Exercise instructions —
Can you repeat, word for word, the stretch of the reply on library database pricing from "For each subject" through "ATLAS through consortia."?

Text under study —
|---|

Hi Catherine,
Keep in mind that most database pricing is set on the FTE (full-time equivalent) count of your college. That should help some smaller colleges get more affordable pricing. Sometimes community colleges will get even better pricing so it does not hurt to ask the price comparison and if they are willing to give you the lowest they can. Also, may consortia offer discounted database subscriptions so you may want to see what groups are available for your library/college to join.
For each subject area there are often go to databases to start with. For instance, with religion in particular, the ATLA (American Theological Library Association) has a database than may libraries that support religion studies would want. They have an indexing database and a full-text serials database ATLAS. For any small library that is starting out on database subscriptions I would spend the money on full-text and not just indexing. Many libraries get a discount on ATLAS through consortia.
Education has ERIC (indexing and full-text). I am sure there are other go-to databases for education but I am a subject expert. There are many business solutions as well. Some libraries, large and small, benefit from general academic collections. That can be one way to get a core full-text database collection to cover multiple subject areas, with titles such as "General" and "Complete." When you are looking at databases and buying more than one it can be useful to see how much overlap in coverage from one database to another; you don't want to pay multiple times for the same content if possible. Look at both titles covered, as well as dates covered.

|---|

Supplied records —
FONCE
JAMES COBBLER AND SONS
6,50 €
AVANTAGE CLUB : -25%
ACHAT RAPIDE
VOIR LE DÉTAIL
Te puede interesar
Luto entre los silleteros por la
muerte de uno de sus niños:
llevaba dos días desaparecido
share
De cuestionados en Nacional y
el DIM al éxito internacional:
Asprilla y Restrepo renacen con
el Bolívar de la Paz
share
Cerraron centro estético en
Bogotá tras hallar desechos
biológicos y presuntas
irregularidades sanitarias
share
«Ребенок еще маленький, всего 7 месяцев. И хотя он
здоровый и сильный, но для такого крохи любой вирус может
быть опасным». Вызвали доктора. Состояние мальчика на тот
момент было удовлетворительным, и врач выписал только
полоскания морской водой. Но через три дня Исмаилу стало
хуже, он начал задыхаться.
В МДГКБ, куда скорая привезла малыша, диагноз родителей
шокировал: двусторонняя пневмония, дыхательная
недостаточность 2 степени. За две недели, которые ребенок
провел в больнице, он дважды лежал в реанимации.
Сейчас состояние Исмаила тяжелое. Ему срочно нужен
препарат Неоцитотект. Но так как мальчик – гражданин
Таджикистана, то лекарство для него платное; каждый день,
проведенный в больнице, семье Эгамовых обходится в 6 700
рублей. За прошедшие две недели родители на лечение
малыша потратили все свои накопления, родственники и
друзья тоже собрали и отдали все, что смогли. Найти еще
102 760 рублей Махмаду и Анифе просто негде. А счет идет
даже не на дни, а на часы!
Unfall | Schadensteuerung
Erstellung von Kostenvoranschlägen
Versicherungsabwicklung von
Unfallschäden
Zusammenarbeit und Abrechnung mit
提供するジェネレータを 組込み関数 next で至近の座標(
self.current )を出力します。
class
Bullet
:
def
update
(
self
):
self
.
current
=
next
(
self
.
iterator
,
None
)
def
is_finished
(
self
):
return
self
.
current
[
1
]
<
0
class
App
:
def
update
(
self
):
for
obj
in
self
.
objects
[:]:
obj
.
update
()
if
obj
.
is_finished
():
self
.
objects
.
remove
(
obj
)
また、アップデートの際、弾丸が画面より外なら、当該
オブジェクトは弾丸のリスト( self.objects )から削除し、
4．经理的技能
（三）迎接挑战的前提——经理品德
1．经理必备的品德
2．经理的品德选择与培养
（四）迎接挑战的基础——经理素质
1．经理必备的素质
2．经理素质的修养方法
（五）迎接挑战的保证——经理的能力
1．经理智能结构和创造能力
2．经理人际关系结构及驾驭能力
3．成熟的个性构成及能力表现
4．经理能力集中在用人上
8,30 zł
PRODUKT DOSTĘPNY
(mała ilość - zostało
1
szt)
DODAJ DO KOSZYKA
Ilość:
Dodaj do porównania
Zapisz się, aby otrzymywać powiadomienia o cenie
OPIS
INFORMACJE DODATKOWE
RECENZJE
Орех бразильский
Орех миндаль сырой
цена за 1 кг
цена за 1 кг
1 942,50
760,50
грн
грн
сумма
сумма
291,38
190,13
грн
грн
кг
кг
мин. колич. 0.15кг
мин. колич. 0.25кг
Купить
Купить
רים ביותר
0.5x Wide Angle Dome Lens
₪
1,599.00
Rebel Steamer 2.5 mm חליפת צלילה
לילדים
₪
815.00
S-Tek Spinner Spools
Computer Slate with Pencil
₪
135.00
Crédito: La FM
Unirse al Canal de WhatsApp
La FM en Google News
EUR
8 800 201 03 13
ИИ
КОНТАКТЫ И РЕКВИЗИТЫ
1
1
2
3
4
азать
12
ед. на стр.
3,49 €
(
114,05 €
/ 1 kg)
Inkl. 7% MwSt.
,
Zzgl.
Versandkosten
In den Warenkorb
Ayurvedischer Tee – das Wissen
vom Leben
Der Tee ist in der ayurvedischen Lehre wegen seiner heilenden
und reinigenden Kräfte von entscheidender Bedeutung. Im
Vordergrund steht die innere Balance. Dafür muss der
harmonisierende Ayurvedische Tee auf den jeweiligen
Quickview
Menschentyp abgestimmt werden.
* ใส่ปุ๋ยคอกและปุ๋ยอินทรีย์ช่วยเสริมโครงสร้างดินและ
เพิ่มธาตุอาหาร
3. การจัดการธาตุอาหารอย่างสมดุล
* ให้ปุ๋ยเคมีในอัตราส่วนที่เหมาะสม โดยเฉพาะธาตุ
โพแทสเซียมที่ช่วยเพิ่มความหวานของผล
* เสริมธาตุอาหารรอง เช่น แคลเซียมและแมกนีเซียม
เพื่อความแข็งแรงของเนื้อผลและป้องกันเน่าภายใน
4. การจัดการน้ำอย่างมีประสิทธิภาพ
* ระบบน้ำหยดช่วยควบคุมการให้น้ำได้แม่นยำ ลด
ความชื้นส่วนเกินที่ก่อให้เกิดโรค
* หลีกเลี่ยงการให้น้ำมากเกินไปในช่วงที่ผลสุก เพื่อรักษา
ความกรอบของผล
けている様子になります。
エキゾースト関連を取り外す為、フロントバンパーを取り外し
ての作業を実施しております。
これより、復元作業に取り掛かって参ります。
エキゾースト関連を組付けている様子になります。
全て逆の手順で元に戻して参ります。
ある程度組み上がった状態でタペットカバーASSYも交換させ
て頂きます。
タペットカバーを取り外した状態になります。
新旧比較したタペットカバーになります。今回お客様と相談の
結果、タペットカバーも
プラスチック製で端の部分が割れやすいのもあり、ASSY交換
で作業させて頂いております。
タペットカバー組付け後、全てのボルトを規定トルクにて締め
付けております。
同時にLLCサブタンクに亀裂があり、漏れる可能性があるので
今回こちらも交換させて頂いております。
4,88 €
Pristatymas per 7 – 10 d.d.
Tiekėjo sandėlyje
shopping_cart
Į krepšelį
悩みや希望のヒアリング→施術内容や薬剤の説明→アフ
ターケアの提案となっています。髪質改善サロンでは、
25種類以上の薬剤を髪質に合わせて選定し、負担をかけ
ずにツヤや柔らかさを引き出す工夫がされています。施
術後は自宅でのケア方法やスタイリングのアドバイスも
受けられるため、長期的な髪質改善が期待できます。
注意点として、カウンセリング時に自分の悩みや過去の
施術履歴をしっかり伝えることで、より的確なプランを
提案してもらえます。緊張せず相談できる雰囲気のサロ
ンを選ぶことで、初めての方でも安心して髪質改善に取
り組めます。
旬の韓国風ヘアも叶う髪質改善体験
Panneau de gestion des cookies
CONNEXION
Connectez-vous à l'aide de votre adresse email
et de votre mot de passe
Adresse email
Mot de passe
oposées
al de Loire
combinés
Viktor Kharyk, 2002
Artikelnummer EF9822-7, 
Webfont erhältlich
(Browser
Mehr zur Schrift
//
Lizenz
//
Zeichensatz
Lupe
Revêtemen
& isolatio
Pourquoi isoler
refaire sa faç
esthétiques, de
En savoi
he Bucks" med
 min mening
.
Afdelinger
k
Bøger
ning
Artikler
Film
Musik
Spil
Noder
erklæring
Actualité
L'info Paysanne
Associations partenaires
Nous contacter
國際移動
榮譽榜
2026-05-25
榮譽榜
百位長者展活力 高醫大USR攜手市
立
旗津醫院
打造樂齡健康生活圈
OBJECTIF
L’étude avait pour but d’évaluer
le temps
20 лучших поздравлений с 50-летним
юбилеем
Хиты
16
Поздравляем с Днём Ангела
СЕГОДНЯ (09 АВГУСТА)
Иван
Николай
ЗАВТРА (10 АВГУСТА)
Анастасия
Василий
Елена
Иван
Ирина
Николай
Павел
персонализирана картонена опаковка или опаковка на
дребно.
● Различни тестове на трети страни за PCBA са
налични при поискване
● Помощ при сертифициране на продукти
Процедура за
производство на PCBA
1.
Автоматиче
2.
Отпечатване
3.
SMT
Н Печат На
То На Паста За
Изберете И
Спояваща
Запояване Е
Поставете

|---|

Solution for this exercise —
For each subject area there are often go to databases to start with. For instance, with religion in particular, the ATLA (American Theological Library Association) has a database than may libraries that support religion studies would want. They have an indexing database and a full-text serials database ATLAS. For any small library that is starting out on database subscriptions I would spend the money on full-text and not just indexing. Many libraries get a discount on ATLAS through consortia.